▸ Exercise text
-- Opening Marker --

Editor: A letter in the Tribune recently stated, in regard to Taseko Mines’ latest application for Prosperity mine, “ … we need these jobs if this town is to grow. Without growth there is nothing.”

Editor:

 

A letter in the Tribune recently stated, in regard to Taseko Mines’ latest application for Prosperity mine, “ … we need these jobs if this town is to grow. Without growth there is nothing.”

The growth mythology is a relic from an earlier age that achieved its apex at the height of a passing colonial era.

The writer refers to economic growth only as measured by GDP, a flawed measurement that finds even the greatest disasters indicators of economic well being. It perpetuates the myth that Williams Lake is an economic-disaster zone, something far from the truth.

With two large and expanding operational mines and resurgence in the logging industry, the resource industries remain a powerful economic factor.

But continuing reliance upon these with the boom and bust cycle they bring obscures the need for a new economic model that is far too slow to emerge.

-- Closing Marker --

Dataset records:
-- Opening Marker --

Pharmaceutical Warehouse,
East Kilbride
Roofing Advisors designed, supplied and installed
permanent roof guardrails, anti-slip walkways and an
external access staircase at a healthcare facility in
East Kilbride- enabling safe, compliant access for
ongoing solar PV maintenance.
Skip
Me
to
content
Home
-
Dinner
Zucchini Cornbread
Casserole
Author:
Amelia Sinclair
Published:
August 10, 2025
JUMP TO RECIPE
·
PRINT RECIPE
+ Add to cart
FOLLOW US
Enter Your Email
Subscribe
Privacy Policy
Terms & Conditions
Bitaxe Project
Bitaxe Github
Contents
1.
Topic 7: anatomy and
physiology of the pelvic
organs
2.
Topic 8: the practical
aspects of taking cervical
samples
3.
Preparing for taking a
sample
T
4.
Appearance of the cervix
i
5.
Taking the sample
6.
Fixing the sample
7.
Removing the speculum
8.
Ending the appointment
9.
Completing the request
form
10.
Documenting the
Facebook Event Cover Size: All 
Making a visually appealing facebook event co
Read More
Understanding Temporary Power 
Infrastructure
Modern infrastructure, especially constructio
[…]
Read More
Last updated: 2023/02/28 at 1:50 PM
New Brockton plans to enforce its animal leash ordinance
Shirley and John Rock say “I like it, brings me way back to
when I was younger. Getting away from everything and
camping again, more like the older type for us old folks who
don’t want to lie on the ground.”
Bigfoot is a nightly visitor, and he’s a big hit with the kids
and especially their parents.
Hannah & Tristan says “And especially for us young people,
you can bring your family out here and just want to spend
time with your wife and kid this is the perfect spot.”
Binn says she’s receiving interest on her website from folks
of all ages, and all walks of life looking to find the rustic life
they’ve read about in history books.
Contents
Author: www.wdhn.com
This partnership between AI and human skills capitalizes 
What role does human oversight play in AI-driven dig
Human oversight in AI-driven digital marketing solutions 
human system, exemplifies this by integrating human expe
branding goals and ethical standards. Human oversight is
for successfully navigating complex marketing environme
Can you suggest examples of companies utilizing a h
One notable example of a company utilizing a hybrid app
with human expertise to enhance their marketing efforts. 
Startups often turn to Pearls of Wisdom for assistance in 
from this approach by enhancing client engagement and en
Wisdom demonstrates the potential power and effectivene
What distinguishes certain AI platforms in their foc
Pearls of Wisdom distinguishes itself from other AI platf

-- Closing Marker --

▸ Request 1
Reproduce everything in the letter on Williams Lake's economy from "With two large" down to "slow to emerge.".
▸ Request 2
Carry on the letter on Williams Lake's economy, picking up after its final sentence.

▸ Answer area 1
With two large and expanding operational mines and resurgence in the logging industry, the resource industries remain a powerful economic factor.

But continuing reliance upon these with the boom and bust cycle they bring obscures the need for a new economic model that is far too slow to emerge.

▸ Answer area 2
Williams Lake has consistently made errors in past planning by councils that saw only short-term economic benefit from large industries that rely upon subsidies and arguably illegal access to lands and resources owned by First Nations.

It is time to undo these blunders and come to terms with the new reality of resurgent First Nations rights and title and generous offers by First Nations  to work co-operatively with settlers in devising new and better ways of living in this land without wrecking it.

There is a way that represents a different kind of “progress” promising a gentler and more sustainable way of living here.